IMG20170531111748.jpg
File size: 63.3 KB
Views: 26


----------



## mothertoone

Guessing Girl :)


----------



## lilmisscaviar

I'd guess :pink:


----------



## Bevziibubble

Girl


----------



## Cnbaby

Thank you. Anymore guesses? :)


----------



## mrsed

I think girl x


----------



## pinkpassion

Girl? When do you find out?


----------



## Cnbaby

Not for another 7 weeks. I'm just not sure which part of the spine I'm meant to draw a straight line.
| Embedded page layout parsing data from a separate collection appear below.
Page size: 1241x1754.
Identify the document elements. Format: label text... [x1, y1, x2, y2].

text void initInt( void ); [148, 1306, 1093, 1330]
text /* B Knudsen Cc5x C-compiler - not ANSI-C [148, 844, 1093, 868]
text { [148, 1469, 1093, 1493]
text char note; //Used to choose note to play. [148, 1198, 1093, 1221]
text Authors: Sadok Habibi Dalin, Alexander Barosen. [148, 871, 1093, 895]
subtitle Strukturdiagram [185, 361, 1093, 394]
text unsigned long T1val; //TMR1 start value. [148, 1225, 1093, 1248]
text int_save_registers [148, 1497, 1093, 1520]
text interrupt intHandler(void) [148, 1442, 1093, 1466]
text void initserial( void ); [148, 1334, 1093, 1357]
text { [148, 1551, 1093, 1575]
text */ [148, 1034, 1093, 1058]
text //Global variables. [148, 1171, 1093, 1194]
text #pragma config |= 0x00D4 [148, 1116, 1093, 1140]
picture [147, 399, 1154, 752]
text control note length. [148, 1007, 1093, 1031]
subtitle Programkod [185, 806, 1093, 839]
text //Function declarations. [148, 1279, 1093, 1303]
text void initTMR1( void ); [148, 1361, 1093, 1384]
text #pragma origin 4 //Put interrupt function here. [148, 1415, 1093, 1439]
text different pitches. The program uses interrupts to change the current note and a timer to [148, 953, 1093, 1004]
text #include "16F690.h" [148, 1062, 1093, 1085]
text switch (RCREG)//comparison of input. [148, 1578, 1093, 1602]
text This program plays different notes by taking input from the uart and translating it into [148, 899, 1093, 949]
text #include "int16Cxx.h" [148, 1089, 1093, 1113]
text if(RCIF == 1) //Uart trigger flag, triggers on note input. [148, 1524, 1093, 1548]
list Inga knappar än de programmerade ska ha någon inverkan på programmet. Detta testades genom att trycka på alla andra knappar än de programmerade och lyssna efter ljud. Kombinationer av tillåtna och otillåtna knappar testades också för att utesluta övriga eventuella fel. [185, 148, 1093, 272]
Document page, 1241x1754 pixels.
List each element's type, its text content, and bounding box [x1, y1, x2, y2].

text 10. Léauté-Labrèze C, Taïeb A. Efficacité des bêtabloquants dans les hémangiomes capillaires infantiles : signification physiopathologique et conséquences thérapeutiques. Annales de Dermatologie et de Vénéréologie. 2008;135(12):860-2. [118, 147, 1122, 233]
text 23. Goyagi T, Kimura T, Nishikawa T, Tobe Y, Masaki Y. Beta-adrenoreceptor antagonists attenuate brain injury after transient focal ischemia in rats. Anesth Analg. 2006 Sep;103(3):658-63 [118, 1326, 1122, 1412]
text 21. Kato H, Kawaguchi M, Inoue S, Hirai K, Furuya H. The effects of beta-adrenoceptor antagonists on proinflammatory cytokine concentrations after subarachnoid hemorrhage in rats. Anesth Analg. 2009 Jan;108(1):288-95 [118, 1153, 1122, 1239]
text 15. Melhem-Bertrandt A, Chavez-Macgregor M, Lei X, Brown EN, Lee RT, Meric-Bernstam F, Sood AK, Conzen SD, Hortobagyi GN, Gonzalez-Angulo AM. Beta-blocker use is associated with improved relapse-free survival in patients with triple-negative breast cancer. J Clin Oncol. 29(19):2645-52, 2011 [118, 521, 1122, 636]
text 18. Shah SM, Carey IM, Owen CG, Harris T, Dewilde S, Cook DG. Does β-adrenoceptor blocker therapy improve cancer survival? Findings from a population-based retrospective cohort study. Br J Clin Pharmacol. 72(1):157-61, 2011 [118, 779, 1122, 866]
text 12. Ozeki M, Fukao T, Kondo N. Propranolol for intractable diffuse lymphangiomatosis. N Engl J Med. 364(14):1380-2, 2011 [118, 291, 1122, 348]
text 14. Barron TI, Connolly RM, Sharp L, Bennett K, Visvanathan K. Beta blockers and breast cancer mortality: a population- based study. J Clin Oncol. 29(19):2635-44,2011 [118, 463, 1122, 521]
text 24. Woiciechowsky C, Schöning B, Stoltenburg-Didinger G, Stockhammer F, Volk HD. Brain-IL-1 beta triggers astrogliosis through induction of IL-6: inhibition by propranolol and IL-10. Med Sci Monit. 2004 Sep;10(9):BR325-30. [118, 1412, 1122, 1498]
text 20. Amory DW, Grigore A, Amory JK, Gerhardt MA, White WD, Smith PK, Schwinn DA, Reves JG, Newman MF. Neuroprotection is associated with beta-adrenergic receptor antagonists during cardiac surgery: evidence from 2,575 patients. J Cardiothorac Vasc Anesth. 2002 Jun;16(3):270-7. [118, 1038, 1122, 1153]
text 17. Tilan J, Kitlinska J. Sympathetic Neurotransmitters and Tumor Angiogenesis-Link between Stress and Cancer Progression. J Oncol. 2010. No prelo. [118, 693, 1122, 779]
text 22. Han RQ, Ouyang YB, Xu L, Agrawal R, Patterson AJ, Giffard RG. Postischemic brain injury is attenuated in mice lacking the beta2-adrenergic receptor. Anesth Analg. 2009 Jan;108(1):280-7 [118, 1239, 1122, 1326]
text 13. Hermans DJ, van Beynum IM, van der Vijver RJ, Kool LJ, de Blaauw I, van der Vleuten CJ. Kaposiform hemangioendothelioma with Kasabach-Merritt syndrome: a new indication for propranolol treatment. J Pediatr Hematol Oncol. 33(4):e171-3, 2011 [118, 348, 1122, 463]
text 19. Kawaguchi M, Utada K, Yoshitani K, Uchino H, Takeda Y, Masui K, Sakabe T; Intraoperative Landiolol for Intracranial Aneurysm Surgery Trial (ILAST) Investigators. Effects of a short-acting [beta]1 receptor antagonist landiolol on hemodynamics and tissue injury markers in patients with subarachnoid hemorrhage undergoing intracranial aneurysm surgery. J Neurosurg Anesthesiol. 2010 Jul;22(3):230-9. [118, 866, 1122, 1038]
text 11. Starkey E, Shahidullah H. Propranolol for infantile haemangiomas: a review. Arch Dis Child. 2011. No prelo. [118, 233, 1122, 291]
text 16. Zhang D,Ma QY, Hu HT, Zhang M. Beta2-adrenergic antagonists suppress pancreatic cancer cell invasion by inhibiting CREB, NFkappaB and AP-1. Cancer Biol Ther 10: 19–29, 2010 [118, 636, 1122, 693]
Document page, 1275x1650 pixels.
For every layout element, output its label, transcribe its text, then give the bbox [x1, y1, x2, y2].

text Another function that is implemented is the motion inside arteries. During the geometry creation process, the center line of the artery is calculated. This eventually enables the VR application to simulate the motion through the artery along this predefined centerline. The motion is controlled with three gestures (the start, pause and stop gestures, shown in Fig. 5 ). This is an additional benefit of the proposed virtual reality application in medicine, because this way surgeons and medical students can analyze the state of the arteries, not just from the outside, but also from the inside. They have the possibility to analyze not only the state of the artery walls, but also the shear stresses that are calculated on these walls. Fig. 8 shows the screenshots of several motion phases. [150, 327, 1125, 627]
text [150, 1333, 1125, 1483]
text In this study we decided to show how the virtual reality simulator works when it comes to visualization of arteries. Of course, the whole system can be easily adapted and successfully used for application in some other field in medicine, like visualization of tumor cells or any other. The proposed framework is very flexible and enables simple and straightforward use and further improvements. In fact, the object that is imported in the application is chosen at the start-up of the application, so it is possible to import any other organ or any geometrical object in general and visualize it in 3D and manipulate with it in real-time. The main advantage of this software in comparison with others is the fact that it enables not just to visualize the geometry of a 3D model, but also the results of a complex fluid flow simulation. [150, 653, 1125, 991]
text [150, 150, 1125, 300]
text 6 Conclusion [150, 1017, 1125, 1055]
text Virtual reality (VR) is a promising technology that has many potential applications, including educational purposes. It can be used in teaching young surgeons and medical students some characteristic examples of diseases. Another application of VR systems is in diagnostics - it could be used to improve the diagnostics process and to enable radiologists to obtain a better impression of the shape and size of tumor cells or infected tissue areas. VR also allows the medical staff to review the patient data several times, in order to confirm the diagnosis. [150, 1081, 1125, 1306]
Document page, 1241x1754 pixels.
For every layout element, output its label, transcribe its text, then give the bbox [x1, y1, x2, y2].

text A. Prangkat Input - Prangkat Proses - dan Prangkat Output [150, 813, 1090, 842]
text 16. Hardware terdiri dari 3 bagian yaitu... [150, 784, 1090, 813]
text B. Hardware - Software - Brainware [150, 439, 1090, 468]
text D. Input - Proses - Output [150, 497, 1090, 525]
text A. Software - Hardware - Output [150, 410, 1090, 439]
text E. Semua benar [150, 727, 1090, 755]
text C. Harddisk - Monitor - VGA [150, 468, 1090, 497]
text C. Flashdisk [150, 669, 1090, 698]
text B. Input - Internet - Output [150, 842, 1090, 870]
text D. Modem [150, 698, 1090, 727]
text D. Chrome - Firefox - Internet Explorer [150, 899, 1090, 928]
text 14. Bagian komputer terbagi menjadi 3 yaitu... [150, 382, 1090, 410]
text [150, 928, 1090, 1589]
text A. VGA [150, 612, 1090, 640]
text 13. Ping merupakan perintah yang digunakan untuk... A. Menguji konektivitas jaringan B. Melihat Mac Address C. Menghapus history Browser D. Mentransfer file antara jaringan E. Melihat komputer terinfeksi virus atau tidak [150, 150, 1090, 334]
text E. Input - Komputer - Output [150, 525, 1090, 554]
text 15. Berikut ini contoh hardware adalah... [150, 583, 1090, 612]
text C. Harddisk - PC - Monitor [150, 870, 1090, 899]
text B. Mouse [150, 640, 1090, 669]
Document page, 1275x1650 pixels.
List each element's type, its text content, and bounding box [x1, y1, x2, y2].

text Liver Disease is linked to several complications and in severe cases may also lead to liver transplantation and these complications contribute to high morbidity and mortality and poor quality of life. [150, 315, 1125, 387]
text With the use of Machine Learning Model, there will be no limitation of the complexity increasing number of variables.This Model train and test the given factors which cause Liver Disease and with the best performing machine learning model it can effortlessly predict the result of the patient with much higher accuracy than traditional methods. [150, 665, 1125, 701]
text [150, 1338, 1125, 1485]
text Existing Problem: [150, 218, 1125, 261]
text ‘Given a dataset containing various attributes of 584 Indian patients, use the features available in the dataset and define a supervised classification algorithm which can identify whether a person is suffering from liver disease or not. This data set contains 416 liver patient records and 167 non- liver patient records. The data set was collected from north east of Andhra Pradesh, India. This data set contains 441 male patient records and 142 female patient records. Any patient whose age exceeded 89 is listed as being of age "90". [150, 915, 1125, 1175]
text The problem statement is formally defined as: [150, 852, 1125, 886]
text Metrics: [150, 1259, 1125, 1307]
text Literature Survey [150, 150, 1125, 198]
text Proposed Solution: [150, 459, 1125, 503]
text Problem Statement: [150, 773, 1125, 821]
If lower part it looks girl but if it's the middle of spine then it looks boy.


----------



## 6lilpigs

Guessing girl too for you :)


----------



## Cnbaby

Anymore guesses? I find out tomorrow! :)


----------



## Talia12

I think that's a girl too.


----------



## Cnbaby

Thanks I will update when I know!


----------



## mothertoone

Looking like a girl to me :)


----------



## Sarahcake

Something about the picture (not an educated guess in the slightest btw) is screaming girl to me! Enjoy your scan today sweet x


----------



## Cnbaby

Thank you x 
I'll let you know. That's all girl guesses!


----------



## calliebaby

I'll be the oddball and predict boy. Lol


----------



## Talia12

Update? :D


----------



## annio84

I think boy but I'm terrible at this!


----------



## Cnbaby

It's a girl! 
That's one son and 2 girls for me. 

Thanks for all the guesses x


----------